Directive – Turn the records below into a Markdown table with the columns Row and Line, one numbered row per line and no blank lines. Leave the pictures out of the table.

Material for this task –
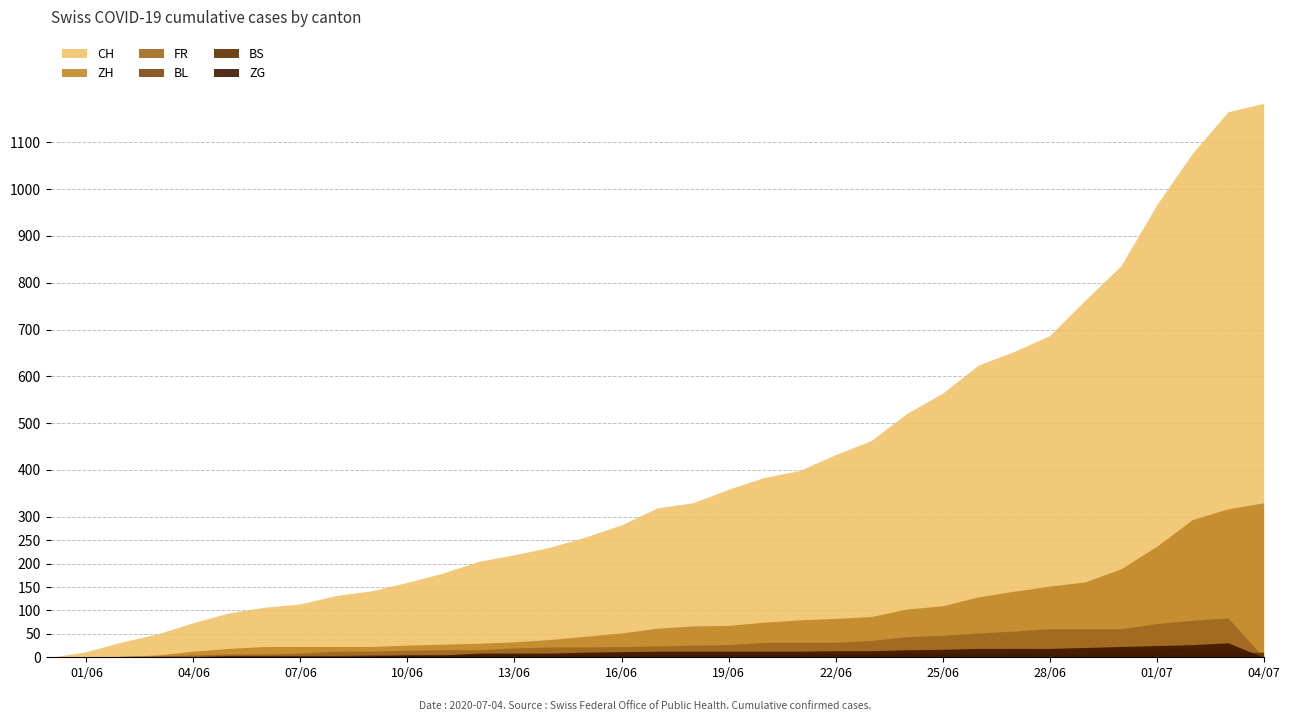

What is the sum of all BL values?

247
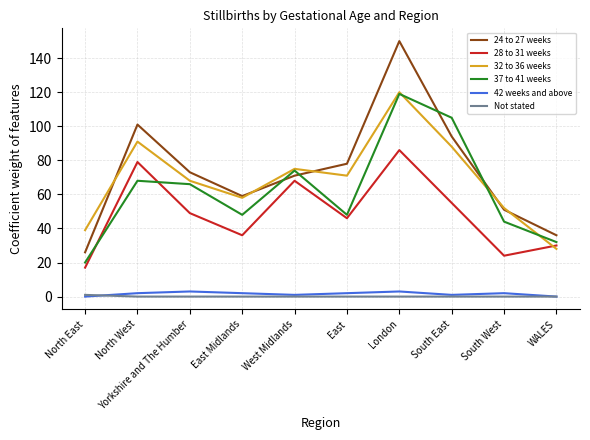

What value does the 32 to 36 weeks series have at South East, to the nearest 10?

90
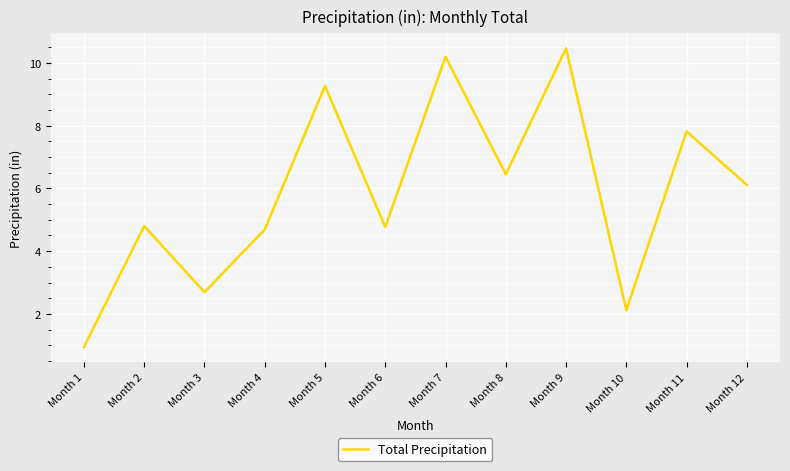

Reading left to right, what are all the values shown in this chart?

0.9	4.8	2.7	4.7	9.3	4.8	10.2	6.5	10.5	2.1	7.8	6.1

Reply to the exercise –
| Row | Line |
|---|---|
| 1 | What is the sum of all BL values? |
| 2 | 247 |
| 3 | What value does the 32 to 36 weeks series have at South East, to the nearest 10? |
| 4 | 90 |
| 5 | Reading left to right, what are all the values shown in this chart? |
| 6 | 0.9	4.8	2.7	4.7	9.3	4.8	10.2	6.5	10.5	2.1	7.8	6.1 |